Não quero condenar a indignação que tomou conta de todos quando da morte da vereadora carioca – oportuna, saudável e natural indignação. Minha cobrança é para a sociedade e para a imprensa: vamos dedicar a Juliane espaço análogo? Vamos protestar exigindo justiça?

Juliane defendia a sociedade, tal como Marielle, cada uma em seu campo de ação. Só que a policial pertencia a uma força de segurança que vem sendo desacreditada junto ao povo, muitas vezes de forma injusta.

Ao contrário de Marielle, Juliane não tinha um partido político atuante a seu lado. Era uma PM – e isso não é e nem devia ser pouca coisa. Mas, para muita gente, é como se sua morte fosse “natural”. Não é.

Juliane não deverá ser alvo da sórdida campanha de difamação que se seguiu à morte de Marielle Franco. Mas também não será alvo de acalorados protestos, como os registrados em março. E isso não ocorrerá por causa do critério regional, pois ambas morreram em megalópoles.

É porque nós achamos uma morte “mais especial” que a outra. Tal como morte na Zona Norte e na Zona Sul carioca ou em Ceilândia e na Asa Sul. Critérios antigos, de seletividade… Mas não apenas eles. A morte de Marielle é um atentado. A de Juliane… Bom, é a morte de mais uma PM… Eis o erro. São mortes preocupantes, na mesma medida. Elas foram mortas pela ação do crime organizado contra os que se atrevem a entrar e enfrentar milicianos ou traficantes, marginais em síntese, em seus territórios.

A morte de Juliane é gravíssima.
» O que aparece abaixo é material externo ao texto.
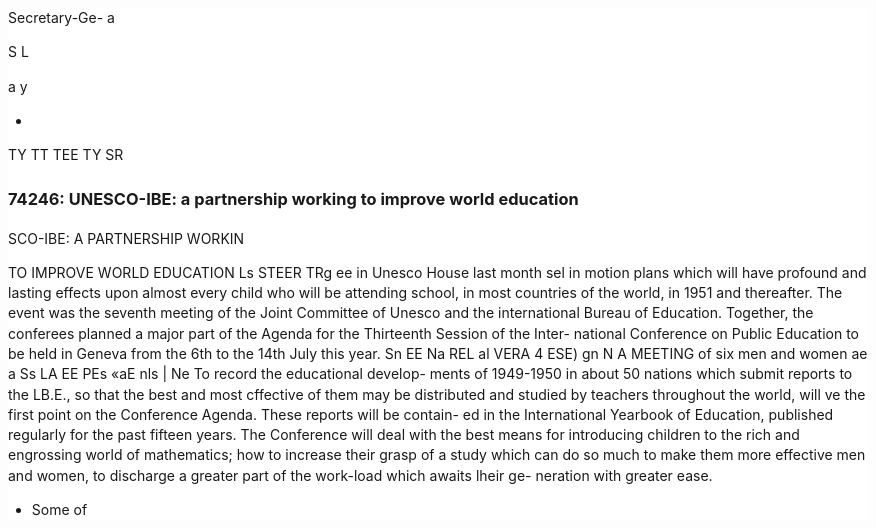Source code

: Secretary-Ge- 
a
 
S
L
 
a
y
 
-
 
TY TT TEE TY SR 


### 74246: UNESCO-IBE: a partnership working to improve world education

SCO-IBE: A PARTNERSHIP WORKIN 
  
TO IMPROVE WORLD EDUCATION 
Ls STEER TRg ee 
in Unesco House last month 
sel in motion plans which 
will have profound and lasting 
effects upon almost every child 
who will be attending school, in 
most countries of the world, in 
1951 and thereafter. The event 
was the seventh meeting of the 
Joint Committee of Unesco and the 
international Bureau of Education. 
Together, the conferees planned 
a major part of the Agenda for the 
Thirteenth Session of the Inter- 
national Conference on Public 
Education to be held in Geneva 
from the 6th to the 14th July this 
year. Sn EE Na REL 
al VERA 4 ESE) gn N 
A MEETING of six men and women 
ae a Ss LA EE PEs «aE nls | Ne 
To record the educational develop- 
ments of 1949-1950 in about 50 nations 
which submit reports to the LB.E., so 
that the best and most cffective of them 
may be distributed and studied by 
teachers throughout the world, will ve 
the first point on the Conference 
Agenda. These reports will be contain- 
ed in the International Yearbook of 
Education, published regularly for the 
past fifteen years. 
The Conference will deal with the 
best means for introducing children to 
the rich and engrossing world of 
mathematics; how to increase their 
grasp of a study which can do so much 
to make them more effective men and 
women, to discharge a greater part of 
the work-load which awaits lheir ge- 
neration with greater ease. 
- Some of 
  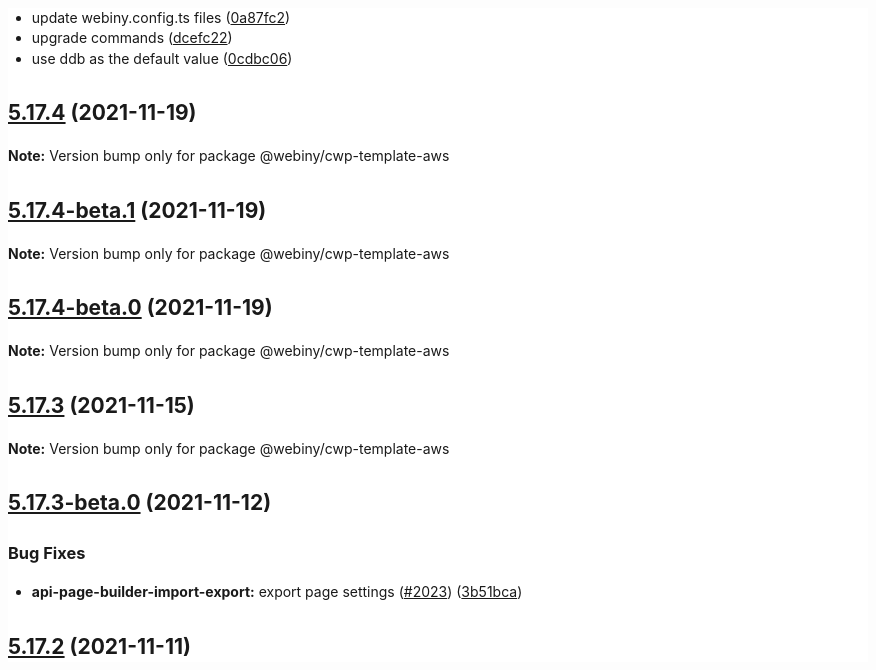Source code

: * update webiny.config.ts files ([0a87fc2](https://github.com/webiny/webiny-js/commit/0a87fc2252492acfb7499f9a04c8935c5629dece))
* upgrade commands ([dcefc22](https://github.com/webiny/webiny-js/commit/dcefc22804821ead5a80446e98a854ddcca66911))
* use ddb as the default value ([0cdbc06](https://github.com/webiny/webiny-js/commit/0cdbc0604d6b2c50a52687f19d990976163c0ae4))





## [5.17.4](https://github.com/webiny/webiny-js/compare/v5.17.4-beta.1...v5.17.4) (2021-11-19)

**Note:** Version bump only for package @webiny/cwp-template-aws





## [5.17.4-beta.1](https://github.com/webiny/webiny-js/compare/v5.17.4-beta.0...v5.17.4-beta.1) (2021-11-19)

**Note:** Version bump only for package @webiny/cwp-template-aws





## [5.17.4-beta.0](https://github.com/webiny/webiny-js/compare/v5.17.3...v5.17.4-beta.0) (2021-11-19)

**Note:** Version bump only for package @webiny/cwp-template-aws





## [5.17.3](https://github.com/webiny/webiny-js/compare/v5.17.3-beta.0...v5.17.3) (2021-11-15)

**Note:** Version bump only for package @webiny/cwp-template-aws





## [5.17.3-beta.0](https://github.com/webiny/webiny-js/compare/v5.17.2...v5.17.3-beta.0) (2021-11-12)


### Bug Fixes

* **api-page-builder-import-export:** export page settings ([#2023](https://github.com/webiny/webiny-js/issues/2023)) ([3b51bca](https://github.com/webiny/webiny-js/commit/3b51bcad251154ece0ef2c9d2dad8ae2063ccca5))





## [5.17.2](https://github.com/webiny/webiny-js/compare/v5.17.2-beta.0...v5.17.2) (2021-11-11)
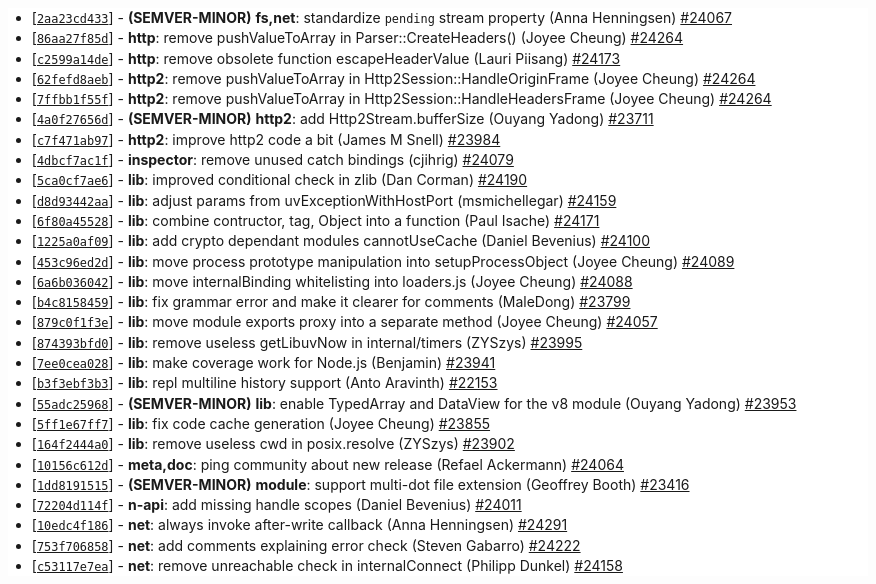 * [[`2aa23cd433`](https://github.com/nodejs/node/commit/2aa23cd433)] - **(SEMVER-MINOR)** **fs,net**: standardize `pending` stream property (Anna Henningsen) [#24067](https://github.com/nodejs/node/pull/24067)
* [[`86aa27f85d`](https://github.com/nodejs/node/commit/86aa27f85d)] - **http**: remove pushValueToArray in Parser::CreateHeaders() (Joyee Cheung) [#24264](https://github.com/nodejs/node/pull/24264)
* [[`c2599a14de`](https://github.com/nodejs/node/commit/c2599a14de)] - **http**: remove obsolete function escapeHeaderValue (Lauri Piisang) [#24173](https://github.com/nodejs/node/pull/24173)
* [[`62fefd8aeb`](https://github.com/nodejs/node/commit/62fefd8aeb)] - **http2**: remove pushValueToArray in Http2Session::HandleOriginFrame (Joyee Cheung) [#24264](https://github.com/nodejs/node/pull/24264)
* [[`7ffbb1f55f`](https://github.com/nodejs/node/commit/7ffbb1f55f)] - **http2**: remove pushValueToArray in Http2Session::HandleHeadersFrame (Joyee Cheung) [#24264](https://github.com/nodejs/node/pull/24264)
* [[`4a0f27656d`](https://github.com/nodejs/node/commit/4a0f27656d)] - **(SEMVER-MINOR)** **http2**: add Http2Stream.bufferSize (Ouyang Yadong) [#23711](https://github.com/nodejs/node/pull/23711)
* [[`c7f471ab97`](https://github.com/nodejs/node/commit/c7f471ab97)] - **http2**: improve http2 code a bit (James M Snell) [#23984](https://github.com/nodejs/node/pull/23984)
* [[`4dbcf7ac1f`](https://github.com/nodejs/node/commit/4dbcf7ac1f)] - **inspector**: remove unused catch bindings (cjihrig) [#24079](https://github.com/nodejs/node/pull/24079)
* [[`5ca0cf7ae6`](https://github.com/nodejs/node/commit/5ca0cf7ae6)] - **lib**: improved conditional check in zlib (Dan Corman) [#24190](https://github.com/nodejs/node/pull/24190)
* [[`d8d93442aa`](https://github.com/nodejs/node/commit/d8d93442aa)] - **lib**: adjust params from uvExceptionWithHostPort (msmichellegar) [#24159](https://github.com/nodejs/node/pull/24159)
* [[`6f80a45528`](https://github.com/nodejs/node/commit/6f80a45528)] - **lib**: combine contructor, tag, Object into a function (Paul Isache) [#24171](https://github.com/nodejs/node/pull/24171)
* [[`1225a0af09`](https://github.com/nodejs/node/commit/1225a0af09)] - **lib**: add crypto dependant modules cannotUseCache (Daniel Bevenius) [#24100](https://github.com/nodejs/node/pull/24100)
* [[`453c96ed2d`](https://github.com/nodejs/node/commit/453c96ed2d)] - **lib**: move process prototype manipulation into setupProcessObject (Joyee Cheung) [#24089](https://github.com/nodejs/node/pull/24089)
* [[`6a6b036042`](https://github.com/nodejs/node/commit/6a6b036042)] - **lib**: move internalBinding whitelisting into loaders.js (Joyee Cheung) [#24088](https://github.com/nodejs/node/pull/24088)
* [[`b4c8158459`](https://github.com/nodejs/node/commit/b4c8158459)] - **lib**: fix grammar error and make it clearer for comments (MaleDong) [#23799](https://github.com/nodejs/node/pull/23799)
* [[`879c0f1f3e`](https://github.com/nodejs/node/commit/879c0f1f3e)] - **lib**: move module exports proxy into a separate method (Joyee Cheung) [#24057](https://github.com/nodejs/node/pull/24057)
* [[`874393bfd0`](https://github.com/nodejs/node/commit/874393bfd0)] - **lib**: remove useless getLibuvNow in internal/timers (ZYSzys) [#23995](https://github.com/nodejs/node/pull/23995)
* [[`7ee0cea028`](https://github.com/nodejs/node/commit/7ee0cea028)] - **lib**: make coverage work for Node.js (Benjamin) [#23941](https://github.com/nodejs/node/pull/23941)
* [[`b3f3ebf3b3`](https://github.com/nodejs/node/commit/b3f3ebf3b3)] - **lib**: repl multiline history support (Anto Aravinth) [#22153](https://github.com/nodejs/node/pull/22153)
* [[`55adc25968`](https://github.com/nodejs/node/commit/55adc25968)] - **(SEMVER-MINOR)** **lib**: enable TypedArray and DataView for the v8 module (Ouyang Yadong) [#23953](https://github.com/nodejs/node/pull/23953)
* [[`5ff1e67ff7`](https://github.com/nodejs/node/commit/5ff1e67ff7)] - **lib**: fix code cache generation (Joyee Cheung) [#23855](https://github.com/nodejs/node/pull/23855)
* [[`164f2444a0`](https://github.com/nodejs/node/commit/164f2444a0)] - **lib**: remove useless cwd in posix.resolve (ZYSzys) [#23902](https://github.com/nodejs/node/pull/23902)
* [[`10156c612d`](https://github.com/nodejs/node/commit/10156c612d)] - **meta,doc**: ping community about new release (Refael Ackermann) [#24064](https://github.com/nodejs/node/pull/24064)
* [[`1dd8191515`](https://github.com/nodejs/node/commit/1dd8191515)] - **(SEMVER-MINOR)** **module**: support multi-dot file extension (Geoffrey Booth) [#23416](https://github.com/nodejs/node/pull/23416)
* [[`72204d114f`](https://github.com/nodejs/node/commit/72204d114f)] - **n-api**: add missing handle scopes (Daniel Bevenius) [#24011](https://github.com/nodejs/node/pull/24011)
* [[`10edc4f186`](https://github.com/nodejs/node/commit/10edc4f186)] - **net**: always invoke after-write callback (Anna Henningsen) [#24291](https://github.com/nodejs/node/pull/24291)
* [[`753f706858`](https://github.com/nodejs/node/commit/753f706858)] - **net**: add comments explaining error check (Steven Gabarro) [#24222](https://github.com/nodejs/node/pull/24222)
* [[`c53117e7ea`](https://github.com/nodejs/node/commit/c53117e7ea)] - **net**: remove unreachable check in internalConnect (Philipp Dunkel) [#24158](https://github.com/nodejs/node/pull/24158)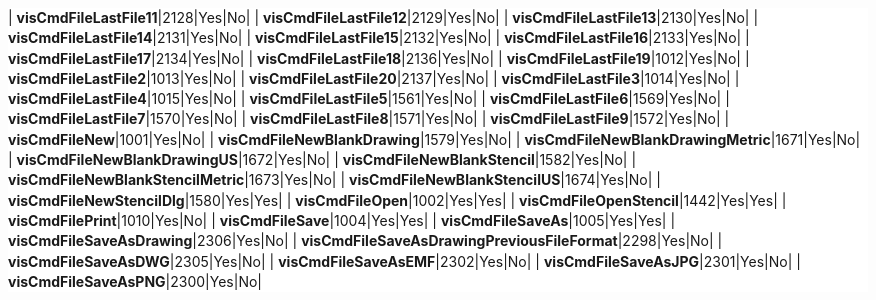 | **visCmdFileLastFile11**|2128|Yes|No|
| **visCmdFileLastFile12**|2129|Yes|No|
| **visCmdFileLastFile13**|2130|Yes|No|
| **visCmdFileLastFile14**|2131|Yes|No|
| **visCmdFileLastFile15**|2132|Yes|No|
| **visCmdFileLastFile16**|2133|Yes|No|
| **visCmdFileLastFile17**|2134|Yes|No|
| **visCmdFileLastFile18**|2136|Yes|No|
| **visCmdFileLastFile19**|1012|Yes|No|
| **visCmdFileLastFile2**|1013|Yes|No|
| **visCmdFileLastFile20**|2137|Yes|No|
| **visCmdFileLastFile3**|1014|Yes|No|
| **visCmdFileLastFile4**|1015|Yes|No|
| **visCmdFileLastFile5**|1561|Yes|No|
| **visCmdFileLastFile6**|1569|Yes|No|
| **visCmdFileLastFile7**|1570|Yes|No|
| **visCmdFileLastFile8**|1571|Yes|No|
| **visCmdFileLastFile9**|1572|Yes|No|
| **visCmdFileNew**|1001|Yes|No|
| **visCmdFileNewBlankDrawing**|1579|Yes|No|
| **visCmdFileNewBlankDrawingMetric**|1671|Yes|No|
| **visCmdFileNewBlankDrawingUS**|1672|Yes|No|
| **visCmdFileNewBlankStencil**|1582|Yes|No|
| **visCmdFileNewBlankStencilMetric**|1673|Yes|No|
| **visCmdFileNewBlankStencilUS**|1674|Yes|No|
| **visCmdFileNewStencilDlg**|1580|Yes|Yes|
| **visCmdFileOpen**|1002|Yes|Yes|
| **visCmdFileOpenStencil**|1442|Yes|Yes|
| **visCmdFilePrint**|1010|Yes|No|
| **visCmdFileSave**|1004|Yes|Yes|
| **visCmdFileSaveAs**|1005|Yes|Yes|
| **visCmdFileSaveAsDrawing**|2306|Yes|No|
| **visCmdFileSaveAsDrawingPreviousFileFormat**|2298|Yes|No|
| **visCmdFileSaveAsDWG**|2305|Yes|No|
| **visCmdFileSaveAsEMF**|2302|Yes|No|
| **visCmdFileSaveAsJPG**|2301|Yes|No|
| **visCmdFileSaveAsPNG**|2300|Yes|No|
Merece a mesma cobertura e os mesmos protestos. Que não acontecerão. Sua família, seus colegas e meia dúzia de pessoas chorarão. Não haverá #JulianeVive ou #JulianePresente. E se os assassinos forem presos rapidamente, ainda ouviremos um “ah, mas foi rápido porque é crime contra um PM”.

Está na hora de acabarmos com a hipocrisia. E o trabalho começa pelo jornalismo. O Jornal de Brasília e vários veículos começaram. Cabe a todos aderirem ao basta.